Fast schon einen satirischen Anstrich hatte dann das folgende Szenario. Als gefühlte Retourkutsche wollte die AfD Michael Unverricht nicht so ohne weiteres ehrenamtlichen Bürgermeister werden lassen und bestand auf einer Wahl. Im Gegenzug schob Jens Spiske AfD-Chef Bodo Walther den schwarzen Peter zu, die Wahl zu kontrollieren und deren Ergebnis zu verkünden.

Was immer auch das Publikum und der Rest der Abgeordneten erwartet hatten: Walthers Reaktion hatte Stil und zeigte, dass da am anderen Ende der Ratstafel nicht irgendwelche Trotzköpfe sitzen, die nur Stunk machen wollen. Mit den an Spiske gerichteten Worten „Sie haben mich sicher deshalb benannt, damit ich der Erste bin, der Herrn Unverricht gratulieren muss“, sorgte er für Heiterkeit im Saal und zeigte dann auch, dass er damit kein Problem hat. Touchè. Mit nur 12 von 21 Stimmen war Unverrichts Wahl dennoch alles andere als ein Selbstläufer.

Lemminge?

Danach ging es eigentlich nur noch um den BOS-Funkturm in der Ranstädter Mark. Jede Menge Wissensaustausch um Dinge, die noch gar niemand weiß. Fest steht nur, dass noch nichts fest steht. Zu viel für den müden satirischen Geist, der lieber wartet, bis belastbare Fakten zum Ablachen einladen. Sympathisch war allerdings, dass sich ein Vertreter der Aktivisten aus der Ranstädter Mark dafür entschuldigt hat, dass man die letzte Stadtratssitzung nach Erörterung der eigenen Probleme geschlossen verlassen hat.
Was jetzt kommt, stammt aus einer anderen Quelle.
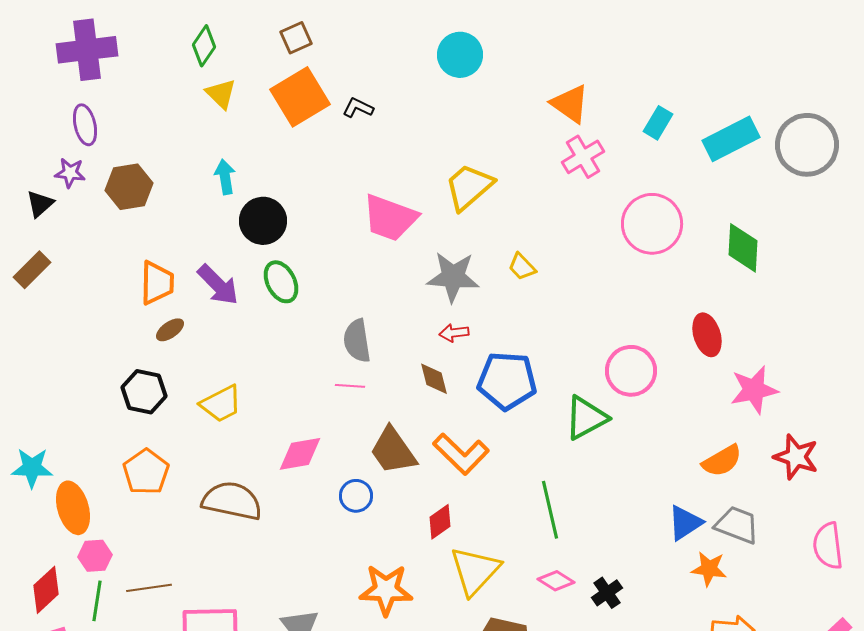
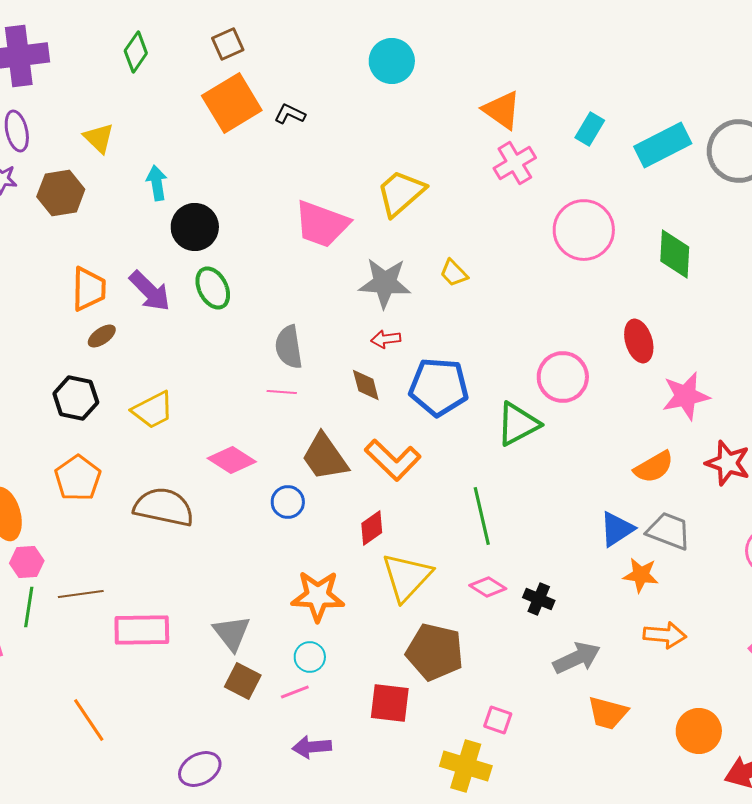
yellow triangle: (221, 94) -> (99, 138), moved
pink diamond: (300, 454) -> (232, 460), turned 42
black cross: (607, 593) -> (539, 599), turned -32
Begründung: Weil einer von ihnen nach Hause musste, seien ihm die anderen einfach gefolgt. Bleibt zu hoffen, dass sie diesmal nicht deshalb da waren, weil einer von ihnen wieder hingegangen ist…

 

3 Kommentare

    • Freudenbote auf 22. Oktober 2019 bei 9:15
    • Antworten

    GLÜCKWUNSCH an die CDU für die Bereitstellung des neuen stellvertretenden Bürgermeisters!
    Die Euronen in der Stadtkasse feiern gerade ein laut klapperndes Freudenfest! WARUM? Na, ganz einfach, weil sie dort bleiben dürfen und sich zukünftig dort vortrefflich vermehren werden.
    WIESO? Na, weil Micha Unverricht vor Zeugen verkündete, dass sein Anspruch an ehrenamtliche Tätigkeit ist, dass man sie absolut unentgeltlich tut, was logischer Weise heißt, dass er großherzig auf die ihm nach Recht und Gesetz für dieses Ehrenamt dennoch zustehende Gage verzichten wird.
    Die kluge Kämmerin sollte ihn beim Wort nehmen!
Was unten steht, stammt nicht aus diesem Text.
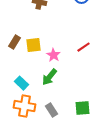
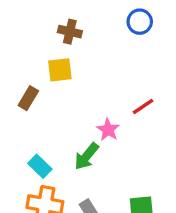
yellow square: (34, 45) -> (60, 70), moved
pink star: (54, 55) -> (108, 130), moved

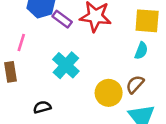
      • Bernd Hollwitz auf 14. November 2019 bei 14:33
      • Antworten

      Politiker sollten grundsätzlich:

      zunächst an ihren Worten … und zweitens: natürlich auch an ihren Taten gemessen werden!
      Oh je, man ist eben auch selber vergesslich.

      Deshalb ist es wichtig, dass Jemand, wie der „Freudenbote“ das hier mal festgehalten hat.

    • Bin bekannt auf 11. Oktober 2019 bei 12:20
    • Antworten

    Ein dreifacher Wendehals aus Ostfriesland : von links zu den Freien Wählern, und nun Herr Spiske? Ich vermute, er lässt sich nächstes Jahr als Kandidat der CDU aufstellen. Dem Redakteur ist die Bemerkung von SR Walther entgangen: BM im Scheidungs?rieg mit den Freien Wählern.